Some of these differences include:
- "FBUs tend to write less similarly to other users, and their posts are harder to understand according to standard readability metrics."
- "They are also more likely to use language that may stir further conflict (e.g., they use less positive words and use more profanity).
- "...FBUs make less of an effort to integrate or stay on-topic."
- FBUs post more than those never banned.
Well, yes, duh. But, it's nice to see it actually researched, I guess. Of note, the study also found that communities become less tolerant of someone who is showing antisocial commenting behavior the more frequently that person comments - that is, their later posts are more likely to be deleted than earlier posts even if the later posts are not worse than earlier posts.
What I've often noticed with respect to that point is that (a) some people actually do escalate their comments when they believe no one is paying attention to them, and (b) when people don't escalate their comments, they will simply post the same thing over and over and over and over again until someone does pay attention to them. Both methods exhaust the tolerance of online communities, for good reason.

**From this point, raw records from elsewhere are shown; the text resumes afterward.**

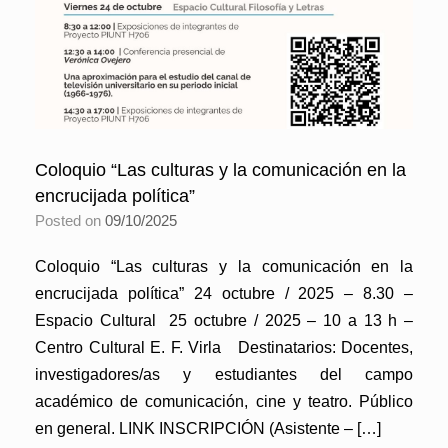
Coloquio “Las culturas y la comunicación en la
encrucijada política”
Posted on
09/10/2025
Coloquio “Las culturas y la comunicación en la
encrucijada política” 24 octubre / 2025 – 8.30 –
Espacio Cultural 25 octubre / 2025 – 10 a 13 h –
Centro Cultural E. F. Virla Destinatarios: Docentes,
investigadores/as y estudiantes del campo
académico de comunicación, cine y teatro. Público
en general. LINK INSCRIPCIÓN (Asistente – […]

I'd like to end with a final note that I found to have particularly interesting future, practical implications to address antisocial online behavior. From the study:
"[We] show that a user’s posting behavior can be used to make predictions about who will be banned in the future. Inspired by our empirical anal- ysis, we design features that capture various aspects of an- tisocial behavior: post content, user activity, community re- sponse, and the actions of community moderators. We find that we can predict with over 80% AUC (area under the ROC curve) whether a user will be subsequently banned. In fact, we only need to observe 5 to 10 user’s posts before a clas- sifier is able to make a reliable prediction. "Rather than the implementing a comment moderation system that preemptively bans potentially antisocial comments before they're posted, I'm envisioning an automatically-generated message such as, "This post may possibly violate community norms. Does it?", allowing community users to up vote or down vote their opinion (while disallowing multiple votes from the same IP address and user account, similar to Disqus).
Sticking with the definition of antisocial as used in the above study - that is, behavior that deviates from a particular online community's standards - is not perfect (shouldn't some online behavior be considered antisocial in any community?), but would provide for some community-level comment moderation that could lighten the burden on individual moderators.